September 23rd 19:42

 

Sept 25th.  Not the 24th.

 

I fucking hate you. I fucking hate how you made me feel about myself. I hate that you took everything I loved about myself and made me hate it. And hide it, and never show it again out of fear. I loved you so deep and I was so free. I was so me unapologeticlly me.  You fucked that up for me. You made me doubt that anyone else would love that part of me, because I loved you so much and I showed you everything and you threw it away like it was trash. That made me think everytinng I was or had shown you was trash. I know we have talked about it maybe at surface nicesties as true adults but I don’t think you know how much it hurt me.
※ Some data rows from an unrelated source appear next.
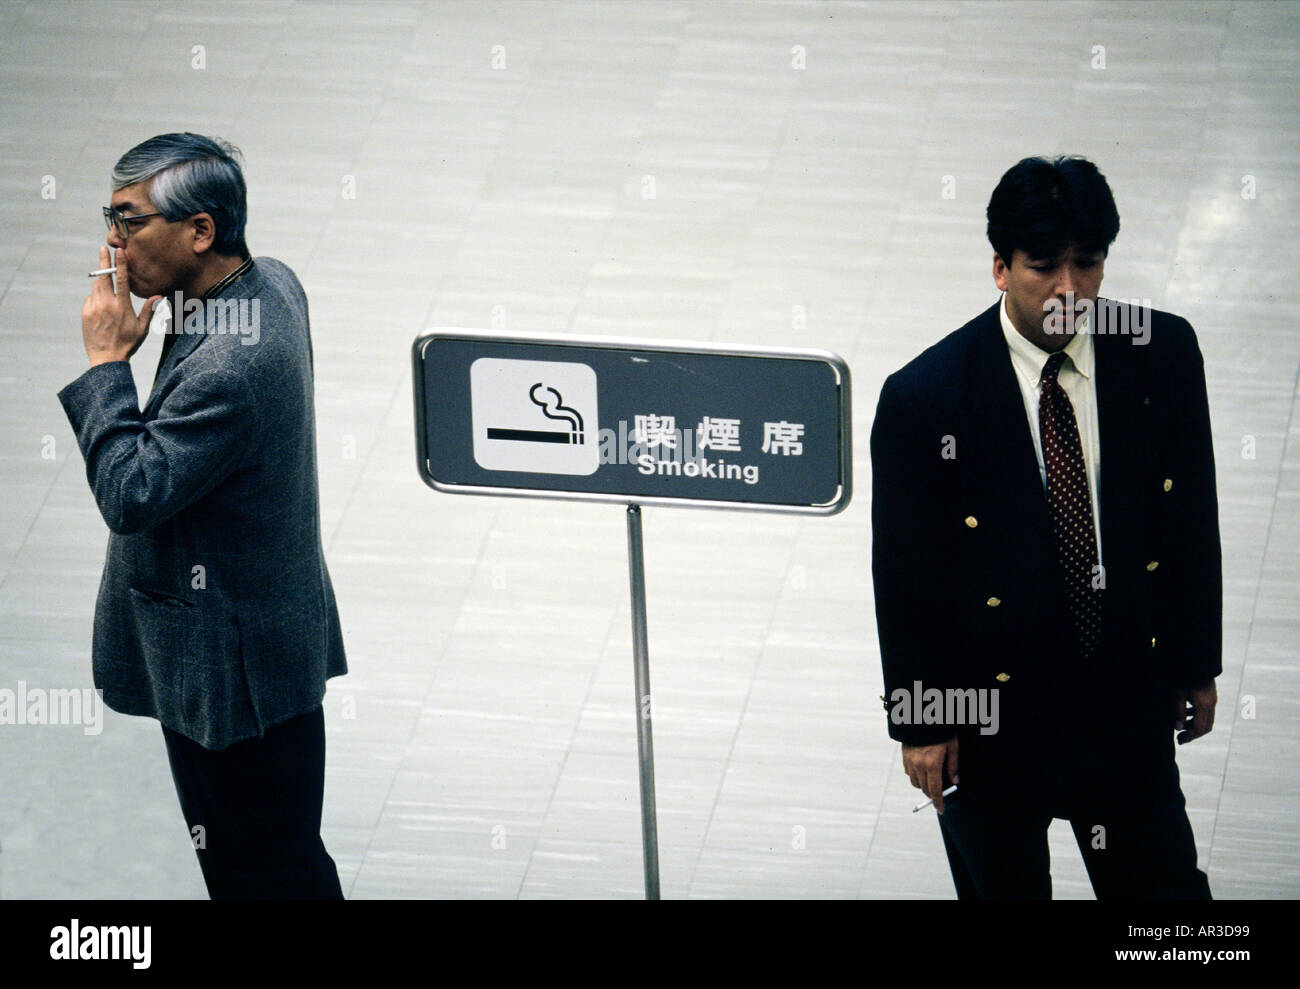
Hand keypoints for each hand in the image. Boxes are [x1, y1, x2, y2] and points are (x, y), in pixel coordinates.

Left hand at [81, 246, 161, 365]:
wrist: (106, 358)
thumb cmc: (128, 344)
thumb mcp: (142, 328)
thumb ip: (149, 310)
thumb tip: (158, 296)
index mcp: (122, 306)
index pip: (121, 279)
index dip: (120, 263)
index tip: (119, 250)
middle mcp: (106, 304)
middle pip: (104, 276)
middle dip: (103, 261)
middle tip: (103, 248)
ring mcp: (94, 308)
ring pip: (96, 287)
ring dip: (101, 281)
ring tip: (106, 279)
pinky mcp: (85, 313)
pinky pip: (90, 299)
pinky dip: (96, 298)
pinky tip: (102, 307)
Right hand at [902, 736, 958, 812]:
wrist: (921, 716)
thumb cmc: (940, 731)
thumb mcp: (952, 747)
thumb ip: (953, 766)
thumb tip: (955, 781)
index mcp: (932, 764)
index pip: (935, 790)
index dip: (938, 802)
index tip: (941, 809)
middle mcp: (918, 765)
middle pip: (924, 788)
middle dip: (932, 794)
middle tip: (939, 795)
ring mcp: (909, 761)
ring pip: (915, 782)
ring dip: (923, 785)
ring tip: (931, 780)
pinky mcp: (904, 756)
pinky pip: (908, 772)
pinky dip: (916, 775)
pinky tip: (923, 770)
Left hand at [1173, 679, 1216, 744]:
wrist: (1195, 657)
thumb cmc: (1183, 674)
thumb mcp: (1177, 692)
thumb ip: (1178, 711)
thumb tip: (1178, 728)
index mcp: (1204, 705)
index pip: (1200, 728)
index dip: (1189, 737)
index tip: (1179, 740)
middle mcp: (1211, 703)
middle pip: (1206, 726)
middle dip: (1193, 734)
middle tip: (1180, 737)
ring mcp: (1212, 698)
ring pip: (1207, 719)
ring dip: (1194, 725)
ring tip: (1180, 725)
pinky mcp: (1210, 694)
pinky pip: (1207, 710)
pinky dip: (1197, 716)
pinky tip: (1185, 712)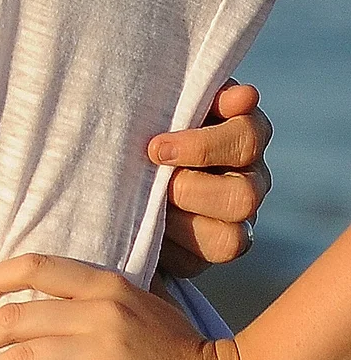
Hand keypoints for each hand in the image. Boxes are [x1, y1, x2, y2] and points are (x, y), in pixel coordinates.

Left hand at [153, 80, 271, 278]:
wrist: (110, 164)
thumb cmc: (142, 121)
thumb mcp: (163, 103)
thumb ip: (199, 95)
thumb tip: (244, 95)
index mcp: (244, 135)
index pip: (249, 138)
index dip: (203, 146)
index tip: (156, 148)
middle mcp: (249, 181)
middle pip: (244, 196)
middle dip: (189, 190)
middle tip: (148, 180)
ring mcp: (234, 223)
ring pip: (231, 240)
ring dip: (180, 224)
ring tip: (146, 205)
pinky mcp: (205, 255)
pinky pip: (196, 265)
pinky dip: (167, 250)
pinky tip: (144, 230)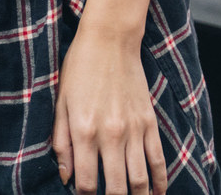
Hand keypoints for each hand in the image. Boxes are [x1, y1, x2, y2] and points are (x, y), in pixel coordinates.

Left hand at [52, 27, 167, 194]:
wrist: (109, 40)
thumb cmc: (79, 69)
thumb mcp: (60, 104)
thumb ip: (61, 143)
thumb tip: (66, 178)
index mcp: (84, 131)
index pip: (86, 183)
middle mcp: (110, 135)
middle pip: (116, 188)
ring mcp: (133, 130)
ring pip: (140, 180)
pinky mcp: (149, 122)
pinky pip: (159, 159)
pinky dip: (160, 181)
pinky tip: (157, 193)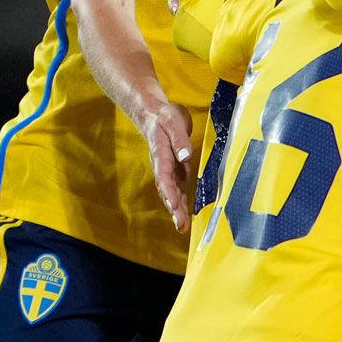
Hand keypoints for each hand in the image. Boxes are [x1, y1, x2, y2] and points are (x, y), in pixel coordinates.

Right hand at [139, 98, 198, 230]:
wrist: (155, 115)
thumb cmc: (164, 117)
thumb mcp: (172, 122)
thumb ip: (179, 140)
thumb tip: (186, 157)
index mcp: (161, 154)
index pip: (164, 176)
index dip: (169, 192)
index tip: (174, 206)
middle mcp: (163, 165)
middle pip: (167, 190)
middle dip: (173, 208)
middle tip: (180, 225)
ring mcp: (168, 169)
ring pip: (172, 193)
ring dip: (177, 210)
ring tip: (182, 226)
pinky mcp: (175, 170)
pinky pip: (178, 189)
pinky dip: (181, 203)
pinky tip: (185, 216)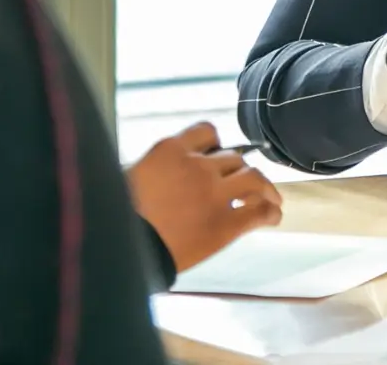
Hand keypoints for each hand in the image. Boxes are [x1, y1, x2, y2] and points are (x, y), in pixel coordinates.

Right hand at [126, 122, 283, 272]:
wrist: (116, 254)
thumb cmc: (113, 218)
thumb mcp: (128, 177)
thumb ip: (156, 168)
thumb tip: (164, 174)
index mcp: (170, 150)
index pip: (207, 132)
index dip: (215, 145)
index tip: (216, 155)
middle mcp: (197, 165)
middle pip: (232, 158)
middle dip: (236, 171)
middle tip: (238, 186)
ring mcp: (215, 193)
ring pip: (253, 178)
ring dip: (264, 187)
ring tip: (269, 197)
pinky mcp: (225, 224)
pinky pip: (258, 212)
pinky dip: (270, 212)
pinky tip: (274, 217)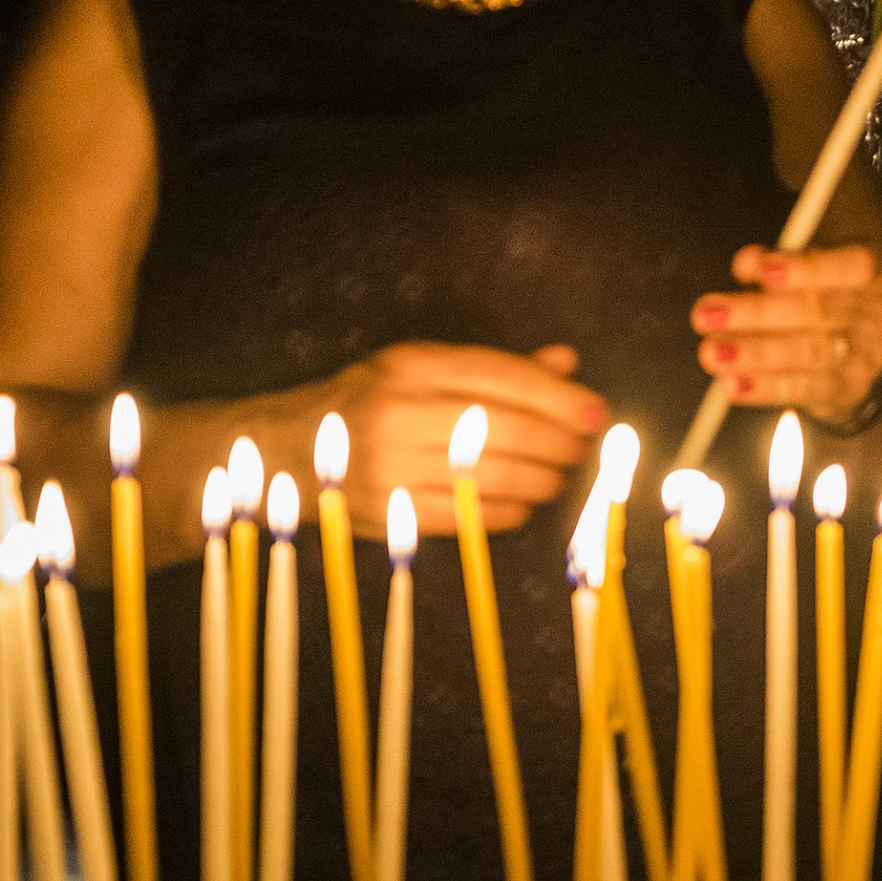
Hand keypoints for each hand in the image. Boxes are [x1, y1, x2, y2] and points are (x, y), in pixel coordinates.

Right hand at [328, 342, 608, 536]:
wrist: (286, 448)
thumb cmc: (368, 401)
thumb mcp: (420, 367)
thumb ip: (493, 367)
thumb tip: (564, 364)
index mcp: (411, 366)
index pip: (503, 377)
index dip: (558, 398)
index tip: (595, 412)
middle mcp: (399, 411)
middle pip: (506, 429)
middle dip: (557, 443)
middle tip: (579, 450)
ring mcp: (391, 464)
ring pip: (493, 477)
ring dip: (540, 480)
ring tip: (555, 477)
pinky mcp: (390, 510)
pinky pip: (469, 516)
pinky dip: (508, 512)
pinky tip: (521, 503)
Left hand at [689, 243, 881, 424]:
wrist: (859, 350)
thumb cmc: (824, 297)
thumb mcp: (806, 271)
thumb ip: (775, 264)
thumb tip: (745, 264)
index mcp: (873, 274)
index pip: (852, 265)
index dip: (808, 268)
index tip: (763, 270)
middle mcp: (877, 314)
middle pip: (819, 312)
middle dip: (758, 313)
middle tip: (708, 315)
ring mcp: (868, 356)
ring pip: (810, 353)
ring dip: (755, 354)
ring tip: (713, 352)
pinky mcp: (850, 389)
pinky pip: (807, 390)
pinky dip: (766, 388)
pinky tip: (734, 383)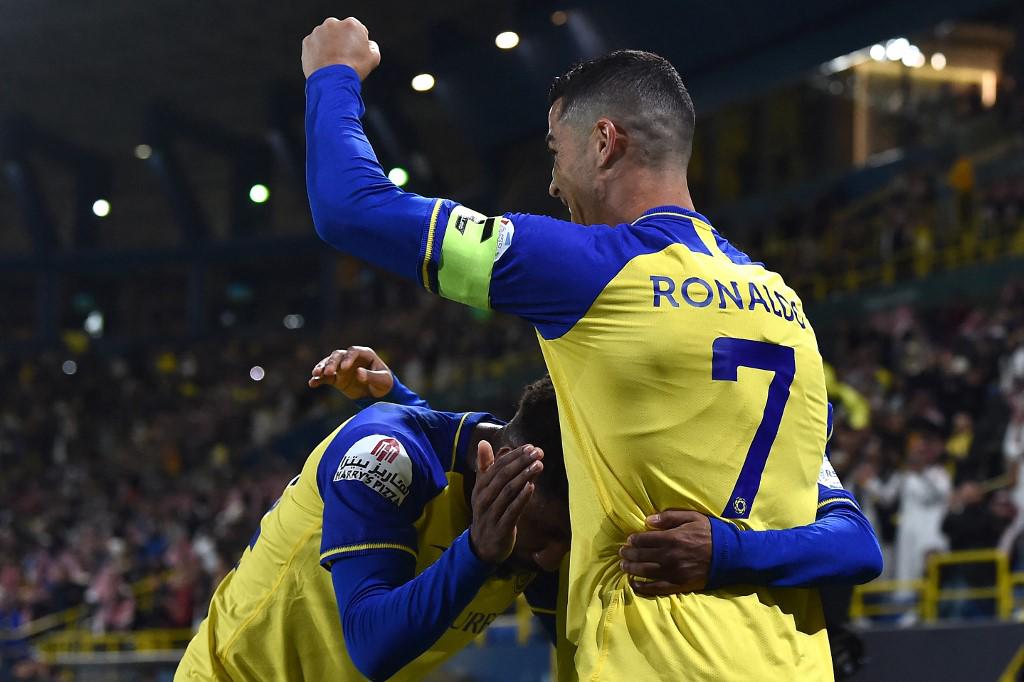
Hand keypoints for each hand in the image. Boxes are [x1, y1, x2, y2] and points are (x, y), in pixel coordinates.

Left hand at [301, 17, 380, 79]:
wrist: (332, 81)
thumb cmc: (353, 68)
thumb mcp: (373, 58)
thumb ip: (372, 46)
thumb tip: (369, 45)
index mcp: (351, 24)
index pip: (357, 30)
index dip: (358, 42)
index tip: (357, 52)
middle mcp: (332, 24)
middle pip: (339, 31)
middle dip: (342, 41)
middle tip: (344, 57)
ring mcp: (318, 32)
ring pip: (325, 37)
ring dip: (329, 46)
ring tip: (333, 62)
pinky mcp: (307, 42)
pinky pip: (314, 45)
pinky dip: (318, 52)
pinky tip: (324, 63)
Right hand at [309, 346, 393, 399]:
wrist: (379, 395)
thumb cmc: (384, 384)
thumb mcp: (383, 380)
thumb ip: (371, 376)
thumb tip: (358, 372)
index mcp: (365, 354)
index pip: (353, 352)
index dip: (348, 358)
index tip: (344, 368)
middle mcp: (351, 358)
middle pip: (338, 355)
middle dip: (332, 363)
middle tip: (328, 372)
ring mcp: (342, 368)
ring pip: (328, 364)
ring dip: (321, 368)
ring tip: (316, 375)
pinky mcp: (336, 378)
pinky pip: (325, 378)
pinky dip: (318, 380)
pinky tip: (312, 383)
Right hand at [469, 441, 543, 564]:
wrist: (482, 546)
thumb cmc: (488, 512)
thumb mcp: (484, 489)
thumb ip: (486, 467)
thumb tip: (483, 442)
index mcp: (480, 487)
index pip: (497, 466)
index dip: (514, 456)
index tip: (530, 446)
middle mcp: (483, 498)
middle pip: (502, 476)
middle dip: (521, 462)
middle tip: (538, 452)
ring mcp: (491, 514)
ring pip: (508, 492)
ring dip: (524, 477)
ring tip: (539, 465)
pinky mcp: (500, 529)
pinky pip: (511, 512)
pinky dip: (521, 499)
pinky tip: (532, 487)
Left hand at [619, 510, 711, 595]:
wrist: (731, 556)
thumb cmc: (711, 534)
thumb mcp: (693, 517)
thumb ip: (670, 517)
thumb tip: (648, 520)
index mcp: (672, 538)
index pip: (645, 540)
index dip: (634, 540)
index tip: (629, 540)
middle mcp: (670, 556)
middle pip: (642, 556)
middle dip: (628, 554)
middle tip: (622, 553)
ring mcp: (674, 572)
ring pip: (645, 572)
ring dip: (631, 569)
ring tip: (623, 566)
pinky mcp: (679, 585)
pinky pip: (656, 588)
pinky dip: (643, 587)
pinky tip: (634, 584)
How much it destroyed part of me, that I struggle to get back every single day. You broke my trust, but it felt and feels like you broke that trust for everyone. You boke it so that it keeps repeating again and again in my life. It has bled even today into the one truth(or what I think is truth) it’s a total mindfuck.  I struggle with loving you, because I want to hate you, but the more I hold on to the hate the more I hate myself. I want to not love you or be in love with you, or the idea I have of our love, because I want you to have joy. I want you to feel love, but it makes me feel like im pressing my nose up against the glass looking in on whats supposed to be mine. Its distracting me from the glass that I am actually inside of. I want to forgive you I have even tried, but the circle will close when I realixe I will truly lose you when I let go of all the hurt, and allow the right kind of love to fall on me or around me. You fucked me up, but I allow that fucked up feel to perpetuate so im fucking myself up. Today I want to take a little of that power back. What a great little lie. The same kind of lie I tell when I say im fine.  Because I am not.